I had a little chat with Bjarke Porsmose from 4 Guys From The Future, just before their concert at Radar. We talked about the groups new album, Spotify, live-shows and Det Elektriske Barometer. 4 Guys From The future has recently sent out their second album Adagio.
Your new album has received great reviews, and one thing the reviewers seem to agree on, is the production of the album, so who’s the producer and why do you think the production has succeeded that well?
The record is produced by me and Mads Brinch (bass player of 4 Guys From The Future). I don’t know why the production seems so important to reviewers, I think that the production of a song or an album gives some kind of gravity to the material if it is produced in a certain way. We’ve tried to be ambitious on the production side of the album and wanted to make an album that seemed as one big piece. The songs fit with each other and that’s maybe the not the thing all people hear, but it’s good to know that somebody have.
Is 4 Guys From The Future then a studio band or a live band?
It’s a good question… we’ve spent a lot of time making the new album and played only 4 or 5 concerts in Denmark last year, and in 2012 we only played in France and 6 concerts in Denmark. But now we’re ready to do more live shows. We’ve got the material and the band and the lust for playing more concerts.
What’s your best live experience with 4 Guys From The Future?
We have always had a lot of average concerts, because we have never been a band which practiced alot, that kind of was our gimmick. But we have changed that now. Three of us have played in a band called Lily Electric, so we have a lot of experiences together. But I think our best concert so far was at Loppen in Copenhagen (Dec.2013). Everything just seemed right at that concert!
You reached the top of DR’s Det Elektriske Barometer for 8 weeks, and Det Elektriske Barometer reaches out to a lot of young listeners, so what do you think young people hears in your music that they like?
I think the song that went number one for eight weeks, “Nothing To Say”, has a lot of melancholic substance, and think that fits very well to Det Elektriske Barometers listeners. That makes a lot of sense I think.
What did you hear yourself when you were young?
Oh god… I lived a bit isolated in the northern part of Jutland… I heard a lot of Kim Larsen, Gnags, Shu-Bi-Du. A lot of melodic music. A lot of The Bealtes, and later on Guns n’ Roses.
How do you use social media to brand yourself?
Actually we don’t use it that much… Well… We write something on Facebook sometimes, but that’s about it. The branding is something our management controls more than we do.
There has been a lot of arguments for and against streaming services like Spotify lately. What is your opinion on that?
We (the band) don’t have an official opinion on that, but I think we share the same critical views that a lot of other musicians have, because it is very hard earning money as a musician now. It can be better to pay for the music instead of taking it for free, but when you get such a small amount of money as Spotify pays you, the problem is that there can’t be made new music. “The machine” around the music gets reproduced but the musicians get kicked out of the business, ’cause they can’t afford to make new music. Especially if they don’t make the music that the business wants, ’cause musicians don’t have money to pay for the publicity that is needed to bring the music forth. And even though it is now possible to produce and distribute music more ’locally’ and ’alternatively’, Spotify gains popularity – which makes sense for consumers – on behalf of the quality of the music-productions and the musicians indebting themselves. My opinion right now, is for musicians to make the music they really need to make, not to put themselves in too much debt in the process of it – ’cause its not economically worth it right now.

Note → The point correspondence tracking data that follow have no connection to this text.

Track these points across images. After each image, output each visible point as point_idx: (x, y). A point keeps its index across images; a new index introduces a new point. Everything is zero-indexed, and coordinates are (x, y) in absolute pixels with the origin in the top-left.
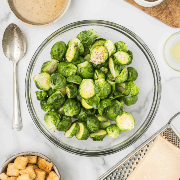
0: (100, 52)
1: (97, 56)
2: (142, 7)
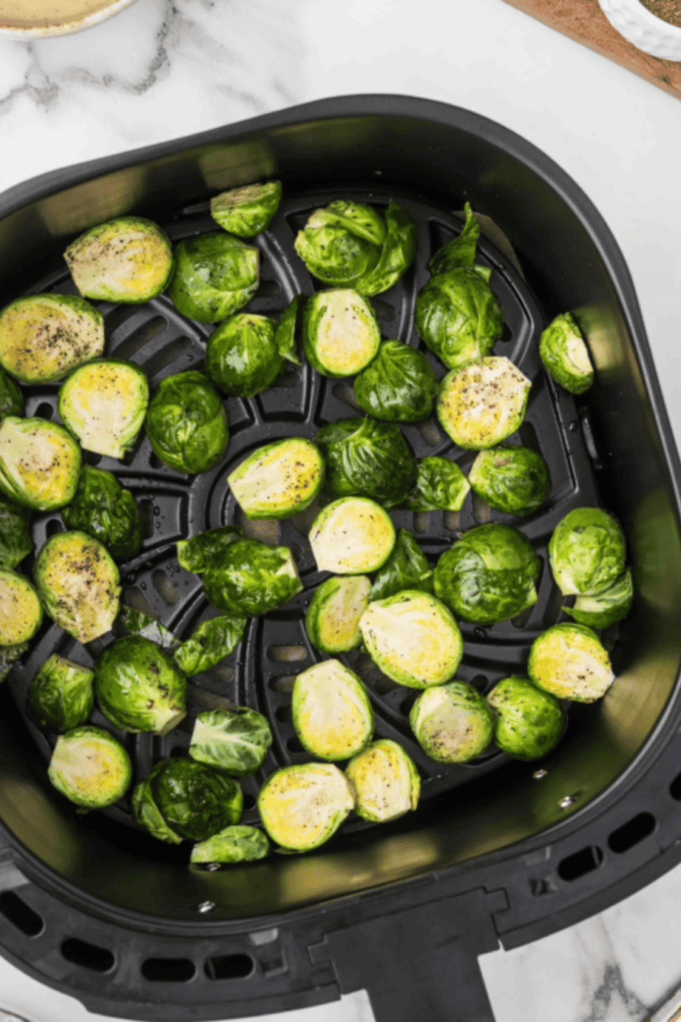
0: (475, 413)
1: (492, 400)
2: (658, 65)
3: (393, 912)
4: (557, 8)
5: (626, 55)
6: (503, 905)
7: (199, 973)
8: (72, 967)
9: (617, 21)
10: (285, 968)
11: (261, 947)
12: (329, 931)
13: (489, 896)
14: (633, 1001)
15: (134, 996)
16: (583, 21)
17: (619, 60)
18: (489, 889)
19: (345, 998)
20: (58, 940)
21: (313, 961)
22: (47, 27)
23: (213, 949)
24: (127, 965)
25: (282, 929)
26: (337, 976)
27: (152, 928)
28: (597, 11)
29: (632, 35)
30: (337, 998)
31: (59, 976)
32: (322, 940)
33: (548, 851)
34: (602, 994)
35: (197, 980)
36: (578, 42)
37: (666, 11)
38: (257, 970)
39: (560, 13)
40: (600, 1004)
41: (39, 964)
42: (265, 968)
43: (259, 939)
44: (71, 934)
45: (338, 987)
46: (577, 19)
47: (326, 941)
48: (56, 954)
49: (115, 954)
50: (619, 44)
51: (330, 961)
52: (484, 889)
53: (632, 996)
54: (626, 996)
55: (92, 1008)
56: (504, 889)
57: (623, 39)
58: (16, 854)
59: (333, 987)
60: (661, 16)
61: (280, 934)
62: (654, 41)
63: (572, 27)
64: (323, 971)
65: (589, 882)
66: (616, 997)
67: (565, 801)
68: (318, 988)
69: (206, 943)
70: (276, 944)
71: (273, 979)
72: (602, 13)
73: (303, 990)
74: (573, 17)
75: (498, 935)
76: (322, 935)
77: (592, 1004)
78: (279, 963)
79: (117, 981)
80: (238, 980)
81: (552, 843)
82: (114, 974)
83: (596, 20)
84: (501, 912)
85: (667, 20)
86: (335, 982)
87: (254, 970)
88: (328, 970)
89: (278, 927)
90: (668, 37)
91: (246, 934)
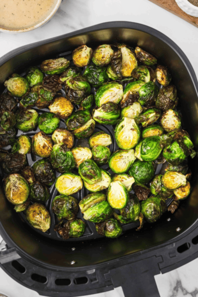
2: (192, 18)
3: (129, 264)
4: (163, 2)
5: (183, 15)
6: (161, 260)
7: (72, 283)
8: (34, 282)
9: (180, 5)
10: (97, 281)
11: (90, 275)
12: (110, 269)
13: (157, 258)
14: (185, 291)
15: (53, 290)
16: (170, 5)
17: (181, 17)
18: (157, 256)
19: (115, 289)
20: (30, 274)
21: (105, 278)
22: (24, 29)
23: (76, 276)
24: (51, 281)
25: (97, 270)
26: (113, 283)
27: (58, 269)
28: (174, 2)
29: (184, 9)
30: (113, 289)
31: (30, 285)
32: (108, 272)
33: (174, 244)
34: (176, 289)
35: (71, 285)
36: (169, 12)
37: (194, 2)
38: (89, 282)
39: (164, 3)
40: (175, 291)
41: (25, 281)
42: (91, 281)
43: (89, 272)
44: (34, 272)
45: (113, 286)
46: (169, 5)
47: (109, 272)
48: (30, 278)
49: (47, 278)
50: (181, 12)
51: (110, 278)
52: (156, 256)
53: (185, 289)
54: (183, 289)
55: (40, 294)
56: (161, 256)
57: (182, 11)
58: (17, 249)
59: (112, 286)
60: (193, 4)
61: (96, 270)
62: (191, 11)
63: (167, 7)
64: (109, 281)
65: (186, 254)
66: (180, 290)
67: (178, 229)
68: (107, 286)
69: (74, 274)
70: (95, 274)
71: (94, 284)
72: (176, 3)
73: (103, 287)
74: (167, 4)
75: (160, 269)
76: (108, 271)
77: (173, 292)
78: (95, 279)
79: (48, 286)
80: (83, 284)
81: (175, 242)
82: (47, 284)
83: (174, 5)
84: (161, 262)
85: (195, 5)
86: (112, 284)
87: (88, 282)
88: (110, 281)
89: (95, 268)
90: (195, 10)
91: (86, 271)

We’re always told that these medias are good for the industry because a lot of new bands get discovered. But do you guys think it really is a trap because they really don’t get anything economic out of it?
Well, I like the fact that there’s made a lot of music out there, because I love music. I don’t if it’s a trap, but I think there is a problem connected to users getting the music for, basically, free by powerful economic investors, who don’t ”reinvest” their earnings in the musicians that produce the music – enough as I see it. We’re in a period in time where we musicians don’t know what to do to earn money on producing music alternatively to mainstream music, and there’s a lot of bands who has the same economic fundament as we do, who are really struggling. But my opinion on music is that music is always a good thing, its just that musicians seem to be at the bottom of the food chain somehow, which makes it tough for the bands who try to survive in the music business.